1982: The group is hungry for more success now, and Reliance begins backward integration. Elder son Mukesh is entrusted with the task and begins by overseeing the first phase of a polyester filament yarn in Patalganga, Maharashtra. Younger son Anil joins the business in 1983.
1985: Reliance Industries' assets cross the Rs 1,000 crore mark, and three years later, its sales hit the mark at Rs 1,788 crore.
1993: In a first, Reliance taps the overseas capital markets for funds through a global depositary issue of Reliance Petroleum.
1996: Reliance becomes the first private sector company to be rated by international credit rating agencies. S&P rates BB+, stable outlook, constrained by the Sovereign Ceiling. Moody's rated Baa3, investment grade. Net profit crosses Rs 1,000 crore (Rs 1,065 crore or $338 million).
2001: Reliance Industries and Reliance Petroleum become India's largest companies.
2002: Dhirubhai Ambani passes away on July 6 after a stroke.
2002: Reliance announces India's biggest gas discovery -- at the Krishna-Godavari basin -- in nearly three decades and one of the largest gas discoveries in the world during 2002. The in-place volume of natural gas is in excess of 7 trillion cubic feet, equivalent to about 1.2 billion barrels of crude oil.
2004: In November 2004, Mukesh Ambani, in an interview, admitted to having differences with his brother Anil over 'ownership issues'. He also said that the differences "are in the private domain". He said it would not have a bearing on the business, adding that Reliance is one of the strongest professionally-managed companies.
2005: After a bitter public feud between the brothers over the control of the Reliance empire, mother Kokilaben intervenes to broker a deal splitting the business into two.
2006: The split is formalized. Mukesh gets Reliance Industries and IPCL. Younger brother Anil gets telecom, power, entertainment and financial services.

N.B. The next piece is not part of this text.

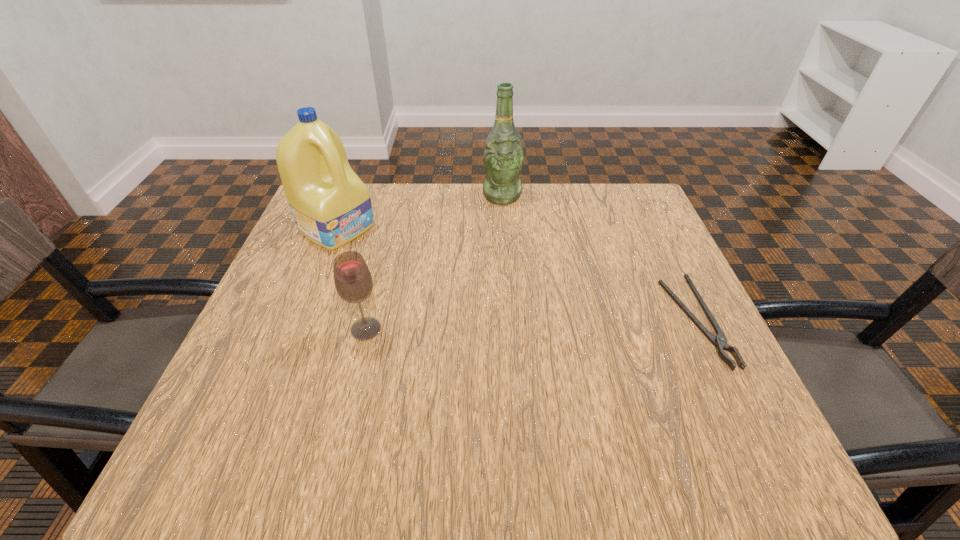
Where is `free space on the desktop that is between the third object from right to left and the rightmost object and is positioned on the label of the detergent`? free space on the desktop that is between the third object from right to left and the rightmost object and is positioned on the label of the detergent is located at coordinates (504, 326).

I want to click on free space on the desktop that is between the glass drink container and the rightmost object and is positioned on the surface of the beer bottle, so click(516, 326).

The Anil Dhirubhai Ambani Group includes Reliance Communications, Reliance Infrastructure, Reliance Capital, Reliance Natural Resources and Reliance Power. That very year, Reliance Industries becomes India's first private sector enterprise to cross $2 billion profit mark. It forays into the retail sector.

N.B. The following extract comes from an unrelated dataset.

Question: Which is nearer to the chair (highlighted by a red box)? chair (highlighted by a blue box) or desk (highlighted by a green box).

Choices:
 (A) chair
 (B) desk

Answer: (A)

2010: Reliance and BP announce a partnership in the oil and gas business. BP takes a 30 per cent stake in 23 oil and gas production sharing contracts that Reliance operates in India, including the KG-D6 block, and the formation of a joint venture (50:50) for sourcing and marketing gas in India.
2011: Revenue crosses Rs 2,50,000 crore mark (Rs. 2,58,651 crore, US$ 58.0 billion) and net profit crosses Rs 20,000 crore mark (Rs 20,286 crore, US$ 4.5 billion).